Foreign Mutual Funds: Investments in foreign mutual funds are considered foreign financial accounts and require reporting.
Foreign-Issued Life Insurance or Annuity Contracts: If these contracts have a cash surrender value, they are reportable under FBAR guidelines.
It's important to note that while these accounts must be reported, the specific assets within investment accounts do not need to be itemized separately. Ensuring accurate reporting of all applicable foreign financial accounts helps maintain compliance and avoid potential penalties.
The role of authorized signers in FBAR compliance
Authorized signers, who have control over the dispensation of funds in foreign accounts, are integral to FBAR compliance. Maintaining an up-to-date list of these signers is hence a must for all regulated entities.
Leveraging digital signatory management applications like Cygnetise can streamline this process, enhancing the governance and control of authorized signers and bank mandates. One of Cygnetise’s core features is its ability to maintain a complete audit trail of all individuals who have been authorized and granted permission to sign on foreign bank accounts at any given time. Additionally, the platform enables organizations to easily produce comprehensive digital reports, in a matter of minutes, significantly speeding up the process of compiling and verifying signatory data records for reporting purposes.
To learn more about Cygnetise, download a product overview here.
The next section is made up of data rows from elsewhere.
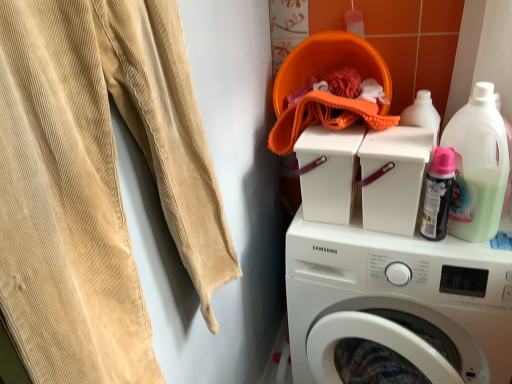
Describe the element at coordinates (394, 177) in the screenshot. The image size is (512, 384). I see `white plastic container at center` at that location.

What do you see at coordinates (97, 183) in the screenshot? Image resolution: width=512 pixels, height=384 pixels. I see `beige corduroy sweat pants at left` at bounding box center [97, 183].

Looking at this image, in order to face matte black spray can at upper right, should I rotate leftwards or rightwards?

Turn right by 23.688 degrees to look at matte black spray can at upper right.

What are the coordinates of `translucent plastic detergent at upper right` in the screenshot? It's located at (477, 166).

Can you confirm if white plastic container at center is thinner than white plastic washing machine at upper right, arranged as the first washing machine when ordered from the bottom?

Yes.

Is white plastic container at center not close to white plastic washing machine at upper right, acting as the 2th washing machine starting from the top?

white plastic container at center is near white plastic washing machine at upper right, acting as the 2th washing machine starting from the top, not far away.

Locate an element on the screen. appliance located above the white plastic washing machine at upper right, arranged as the first washing machine when ordered from the bottom (from the image's perspective) is located at coordinates (394, 177).

Can you confirm if beige corduroy sweat pants at left is positioned to the right of matte black spray can at upper right?

No.

What's the angular difference between beige corduroy sweat pants at left and matte black spray can at upper right's facing directions?

The angular difference between beige corduroy sweat pants at left and matte black spray can at upper right is 0.000372 degrees.

From a real-world perspective, is beige corduroy sweat pants at left located higher than matte black spray can at upper right?

Yes, from a real-world perspective, beige corduroy sweat pants at left is on top of matte black spray can at upper right.

From a real-world perspective, which is physically below, matte black spray can at upper right or beige corduroy sweat pants at left?

matte black spray can at upper right.

Is matte black spray can at upper right directly adjacent to beige corduroy sweat pants at left?

There is a gap between matte black spray can at upper right and beige corduroy sweat pants at left.

From the image's perspective, is matte black spray can at upper right positioned above or below beige corduroy sweat pants at left?

matte black spray can at upper right is situated higher than beige corduroy sweat pants at left in the image.

Is matte black spray can at upper right positioned with its back to beige corduroy sweat pants at left?

matte black spray can at upper right does not have its back to beige corduroy sweat pants at left.

Based on their sizes in the image, would you say translucent plastic detergent at upper right is bigger or smaller than matte black spray can at upper right?

In the image, translucent plastic detergent at upper right appears to be larger than matte black spray can at upper right.

Consider the image. From a real-world perspective, who is located higher, translucent plastic detergent at upper right or matte black spray can at upper right?

In real-world perspective, translucent plastic detergent at upper right is above.

Locate an element on the screen. Image resolution: width=512 pixels, height=384 pixels. cleaning product on the right of the matte black spray can at upper right is located at coordinates (477, 166).

Is translucent plastic detergent at upper right shorter than matte black spray can at upper right?

In fact, translucent plastic detergent at upper right may be taller than matte black spray can at upper right.

Is white plastic washing machine at upper right, arranged as the first washing machine when ordered from the bottom, far away from matte black spray can at upper right?

No, white plastic washing machine at upper right, arranged as the first washing machine when ordered from the bottom, is not far from matte black spray can at upper right.

Is white plastic washing machine at upper right, acting as the 2th washing machine starting from the top, inside the boundaries of matte black spray can at upper right, or outside?

white plastic washing machine at upper right, acting as the 2th washing machine starting from the top, is located beyond the bounds of matte black spray can at upper right.

Does white plastic washing machine at upper right, acting as the 2th washing machine starting from the top, have a lesser width compared to matte black spray can at upper right?

No.

Consider the image. Which object is further away from the camera, white plastic washing machine at upper right, arranged as the first washing machine when ordered from the bottom, or matte black spray can at upper right?

matte black spray can at upper right.

From a real-world perspective, is translucent plastic detergent at upper right positioned above or below beige corduroy sweat pants at left?

translucent plastic detergent at upper right is situated lower than beige corduroy sweat pants at left in the real world.

You are a GUI agent. You are given a task and a screenshot of the screen. Output one action in this format:
    pyautogui.click(x=<x>, y=<y>)
    Task: Click on the sweat pant that is in front of the translucent plastic detergent at upper right
    The image size is (512, 384).
    Given the screenshot: What is the action you would take?
    pyautogui.click(x=97, y=183)

Is translucent plastic detergent at upper right wider than beige corduroy sweat pants at left?

No, translucent plastic detergent at upper right is not wider than beige corduroy sweat pants at left.

Based on the photo, is beige corduroy sweat pants at left a part of translucent plastic detergent at upper right?

That's incorrect, beige corduroy sweat pants at left is not inside translucent plastic detergent at upper right.

I want to click on bottle on the right of white plastic container at center, so click(x=438, y=194).

Which of these two, white plastic container at center or matte black spray can at upper right, is thinner?

Thinner between the two is matte black spray can at upper right.

Is there a large distance between white plastic container at center and matte black spray can at upper right?

That's not correct — white plastic container at center is a little close to matte black spray can at upper right.

From a real-world perspective, which object stands above the other?

In real-world perspective, matte black spray can at upper right is above.

You are a GUI agent. You are given a task and a screenshot of the screen. Output one action in this format:
    pyautogui.click(x=<x>, y=<y>)
    Task: Click on the appliance above the white plastic washing machine at upper right, acting as the 2th washing machine starting from the top (from the image's perspective)
    Image resolution: width=512 pixels, height=384 pixels.
    Given the screenshot: What is the action you would take?
    pyautogui.click(x=394, y=177)

The image size is (512, 384). Identify the location of sweat pant on the left of matte black spray can at upper right. (97, 183).

Considering their positions, is translucent plastic detergent at upper right positioned closer to white plastic washing machine at upper right, acting as the 2th washing machine starting from the top, than white plastic washing machine at center, acting as the 2th washing machine starting from the bottom?

The object closer to white plastic washing machine at upper right, acting as the 2th washing machine starting from the top, is white plastic washing machine at center, acting as the 2th washing machine starting from the bottom.

Estimate the real-world distances between objects in this image. Which object is further from matte black spray can at upper right, translucent plastic detergent at upper right or beige corduroy sweat pants at left?

Based on the image, beige corduroy sweat pants at left appears to be further to matte black spray can at upper right.

From the picture: Which object lies nearer to the anchor point white plastic container at center, translucent plastic detergent at upper right or beige corduroy sweat pants at left?

translucent plastic detergent at upper right.

Estimate the real-world distances between objects in this image. Which object is further from beige corduroy sweat pants at left, white plastic washing machine at upper right, acting as the 2th washing machine starting from the top, or white plastic container at center?

Among the two, white plastic container at center is located further to beige corduroy sweat pants at left.

Considering their positions, is translucent plastic detergent at upper right positioned closer to white plastic container at center than matte black spray can at upper right?

Among the two, matte black spray can at upper right is located nearer to white plastic container at center.

From the image, which object appears to be nearer to white plastic washing machine at upper right, acting as the 2th washing machine starting from the top, white plastic container at center or white plastic washing machine at center, acting as the 2th washing machine starting from the bottom?

white plastic container at center lies closer to white plastic washing machine at upper right, acting as the 2th washing machine starting from the top, than the other object.

Considering their positions, is white plastic washing machine at center, the 1th washing machine positioned from the top, positioned further to matte black spray can at upper right than white plastic washing machine at upper right, arranged as the first washing machine when ordered from the bottom?

Based on the image, white plastic washing machine at upper right, arranged as the first washing machine when ordered from the bottom, appears to be further to matte black spray can at upper right.

When comparing their distances from white plastic washing machine at center, the 1th washing machine positioned from the top, does white plastic container at center or white plastic washing machine at upper right, arranged as the first washing machine when ordered from the bottom, seem closer?

Among the two, white plastic container at center is located nearer to white plastic washing machine at center, the 1th washing machine positioned from the top.

In order to click on bottle that lies between white plastic container at center and white plastic washing machine at upper right, acting as the 2th washing machine starting from the top, from top to bottom in this screenshot , I will do `click(438, 194)`.

Where is `appliance between translucent plastic detergent at upper right and white plastic washing machine at upper right, acting as the 2th washing machine starting from the top, from top to bottom`? The height and width of the screenshot is (384, 512). appliance between translucent plastic detergent at upper right and white plastic washing machine at upper right, acting as the 2th washing machine starting from the top, from top to bottom is located at coordinates (394, 177).

Identify the location of bottle between beige corduroy sweat pants at left and white plastic washing machine at upper right, acting as the 2th washing machine starting from the top, in the horizontal direction. Image resolution: width=512 pixels, height=384 pixels. (438, 194).

Find the location of `appliance between white plastic washing machine at center, the 1th washing machine positioned from the top, and white plastic washing machine at upper right, acting as the 2th washing machine starting from the top, in the up-down direction`. appliance between white plastic washing machine at center, the 1th washing machine positioned from the top, and white plastic washing machine at upper right, acting as the 2th washing machine starting from the top, in the up-down direction is located at coordinates (394, 177).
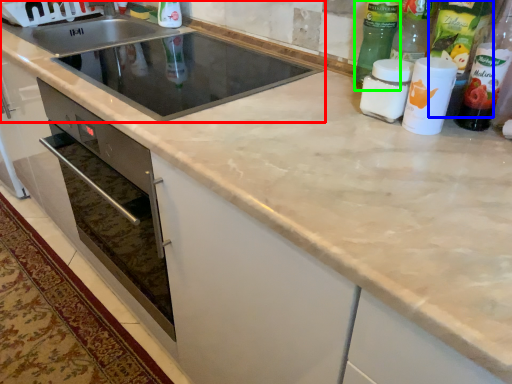
Question: Based on their relative distances, which object is farther from sink (highlighted by a red box)? Choose from bottle (highlighted by a blue box) and bottle (highlighted by a green box).

Choices:
 (A) bottle
 (B) bottle

Answer: (A)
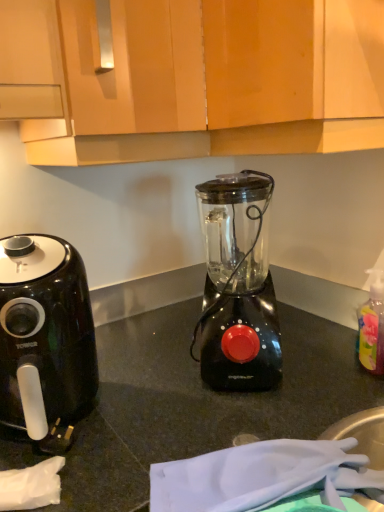
Question: Is black plastic blender at center taller or shorter than wooden cabinet at upper center?

Choices:
 (A) short
 (B) tall

Answer: (A)

Question: Is point (271, 346) closer or farther from the camera than point (322, 16)?

Choices:
 (A) farther
 (B) closer

Answer: (A)

Question: Which is nearer to the translucent plastic bottle at right?

Choices:
 (A) black plastic air fryer at left
 (B) black plastic blender at center
 (C) wooden cabinet at upper center

Answer: (B)

Question: Which is farther from the wooden cabinet at upper center?

Choices:
 (A) black plastic air fryer at left
 (B) black plastic blender at center
 (C) translucent plastic bottle at right

Answer: (C)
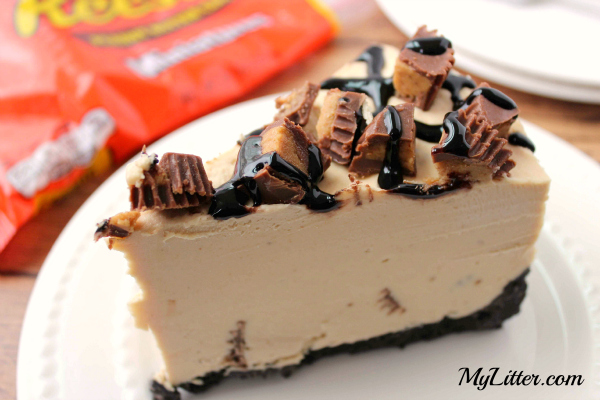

Risks of FBAR non-compliance
Non-compliance with FBAR can result in severe penalties, ranging from monetary fines for negligence to more substantial penalties for willful violations. These can include fines up to $100,000 or 50% of the account balance at the time of the violation, emphasizing the importance of thoroughly understanding and adhering to the FBAR regulatory requirements.
10 common FBAR compliance mistakes
Below, we’ve outlined the 10 most common FBAR compliance mistakes companies tend to make.
Failure to file: The most prevalent error is neglecting to file an FBAR. This oversight is often due to unawareness of the filing requirements. It's crucial to stay informed about FBAR obligations to avoid substantial penalties and potential criminal charges.
Misunderstanding the $10,000 threshold: There's a common misconception that the $10,000 threshold for FBAR filing applies only to individual accounts. However, it actually refers to the total aggregate value of all foreign accounts at any time during the calendar year.
Overlooking smaller accounts: All foreign financial accounts must be reported if their aggregate value exceeds $10,000 at any point during the year, irrespective of the balance in individual accounts.
Misconception about year-end balances: The obligation to file an FBAR is triggered if the aggregate balance of all foreign accounts exceeds $10,000 at any time during the calendar year, not merely at the year-end.
Failure to report beneficial ownership: This includes individuals with signature authority or those who are beneficial owners of foreign financial accounts.
Ignoring non-traditional accounts: Accounts like life insurance policies with a cash value, among others, fall under the broader definition of “financial account” and must be reported.
Overlooking entity obligations: All U.S. entities, including disregarded entities, with foreign accounts exceeding $10,000 must file an FBAR.
Individual reporting by majority owners: Majority owners of business entities must report the entity's foreign financial accounts via an FBAR filing.
Trust-related filing errors: Trustees, grantors, and beneficiaries of trusts face particular FBAR filing obligations, which are often misunderstood.
Non-compliance with record retention: It’s mandatory to retain detailed records of foreign financial accounts for at least five years to support FBAR filings.
Conclusion
In summary, FBAR regulatory compliance is critical for US organizations with foreign financial interests. Understanding FBAR rules, avoiding common mistakes, and maintaining proper records are key to preventing severe penalties. With diligent management and adherence to guidelines, companies can navigate these regulations effectively, ensuring legal and financial integrity in their global operations.